DATA SECTION section start

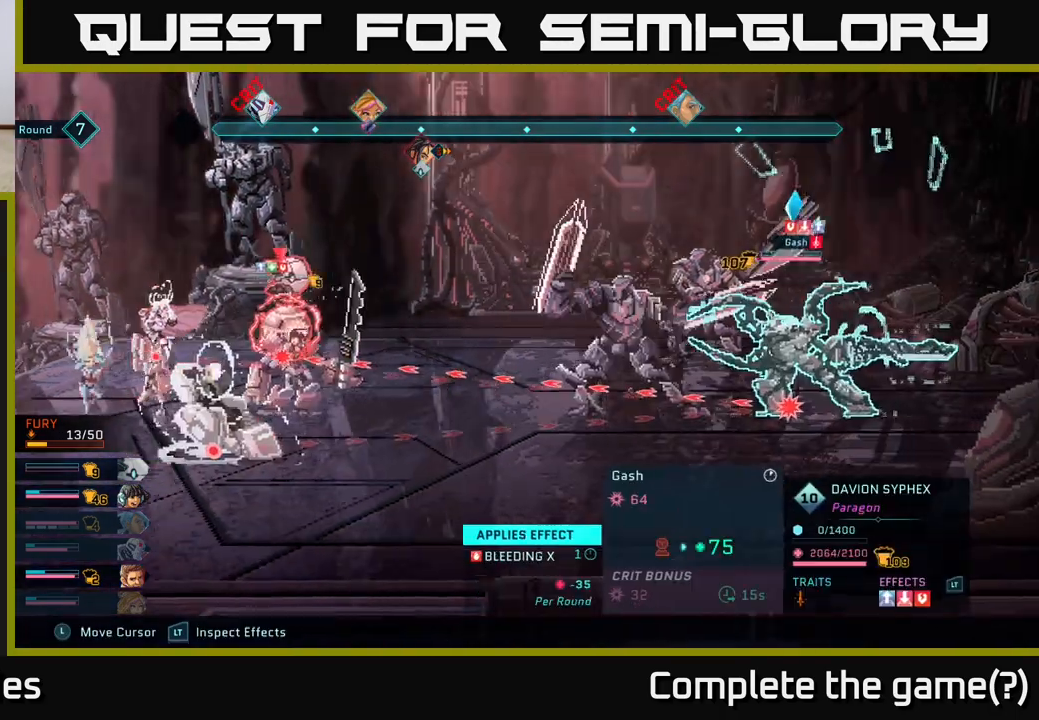
{"buttons": ["R2"], "left_stick": "center", "right_stick": "center", "events": [[83, "DPAD_RIGHT", "up"], [233, "DPAD_RIGHT", "down"], [300, "DPAD_RIGHT", "up"]]}
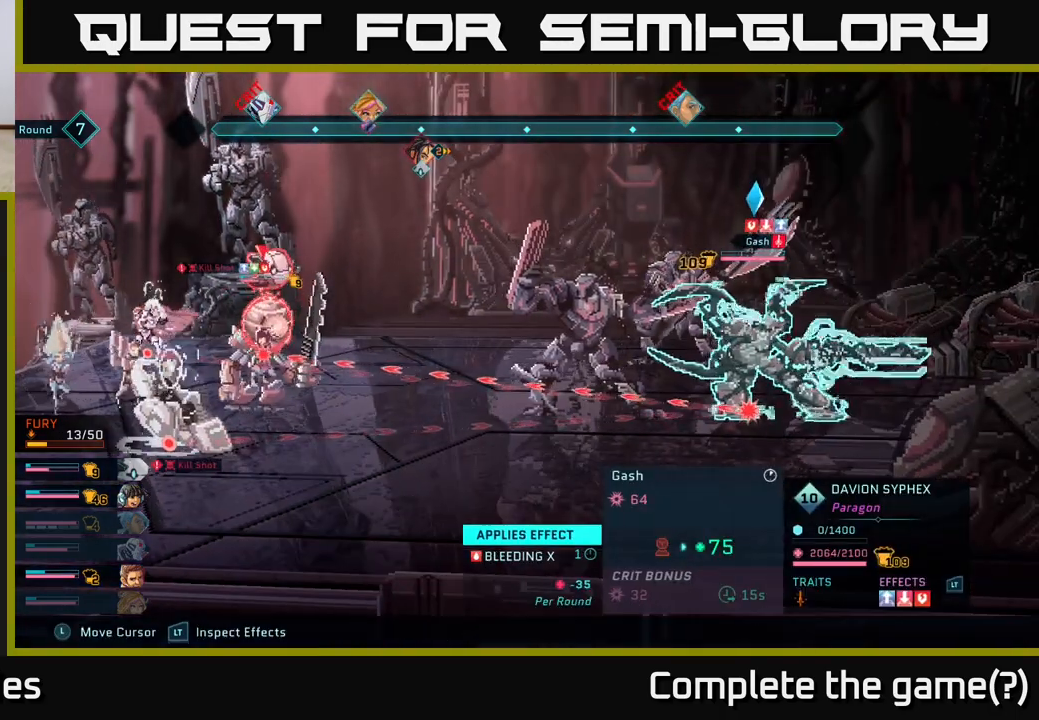
{"buttons": ["R2"], "left_stick": "center", "right_stick": "center", "events": []}
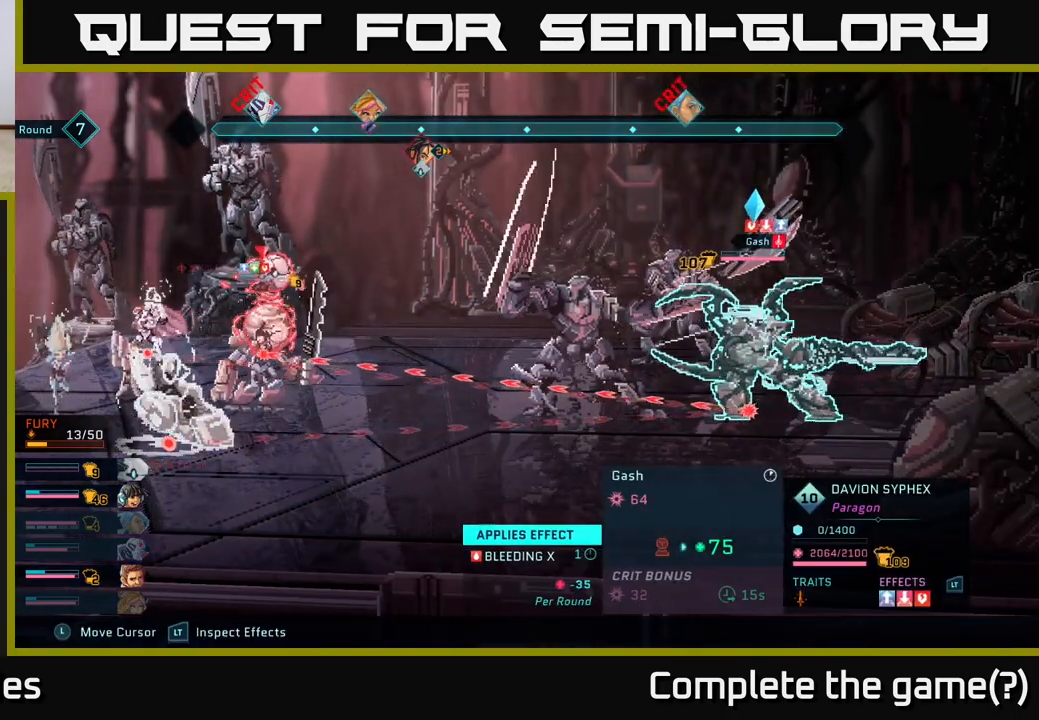
{"buttons": ["R2"], "left_stick": "center", "right_stick": "center", "events": []}
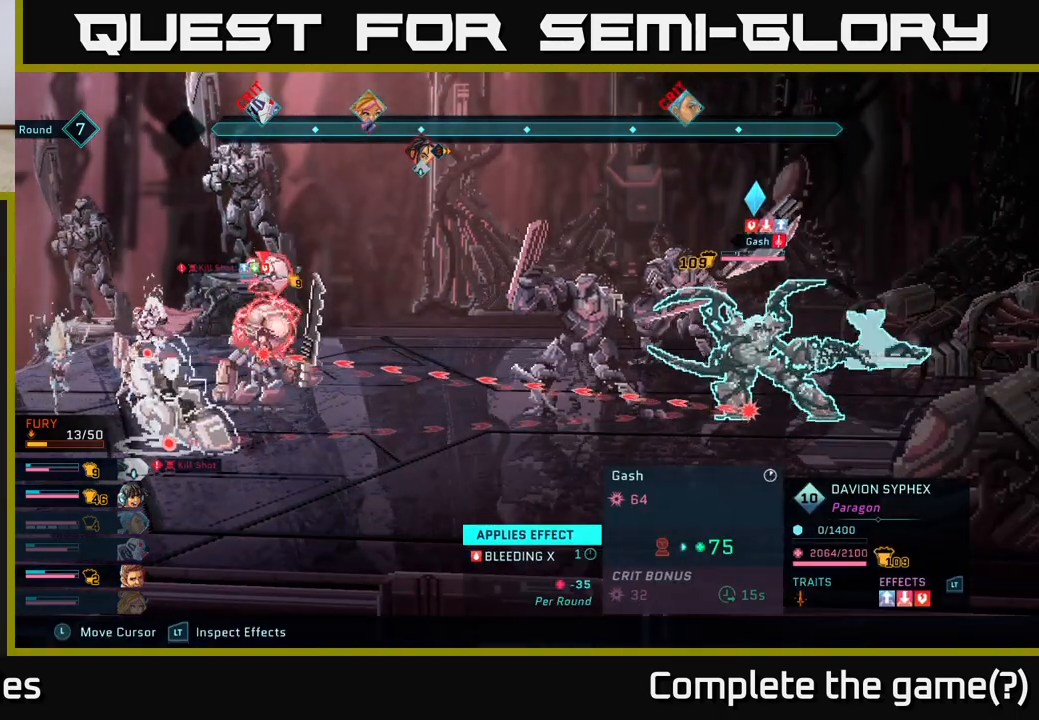
{"buttons": ["R2"], "left_stick": "center", "right_stick": "center", "events": []}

DATA SECTION section end

*REQUIRED WORK:*
Omit the pictures and print the listing exactly.

*ANSWER TO THE EXERCISE:*
{"buttons": ["R2"], "left_stick": "center", "right_stick": "center", "events": [[83, "DPAD_RIGHT", "up"], [233, "DPAD_RIGHT", "down"], [300, "DPAD_RIGHT", "up"]]}
{"buttons": ["R2"], "left_stick": "center", "right_stick": "center", "events": []}
{"buttons": ["R2"], "left_stick": "center", "right_stick": "center", "events": []}
{"buttons": ["R2"], "left_stick": "center", "right_stick": "center", "events": []}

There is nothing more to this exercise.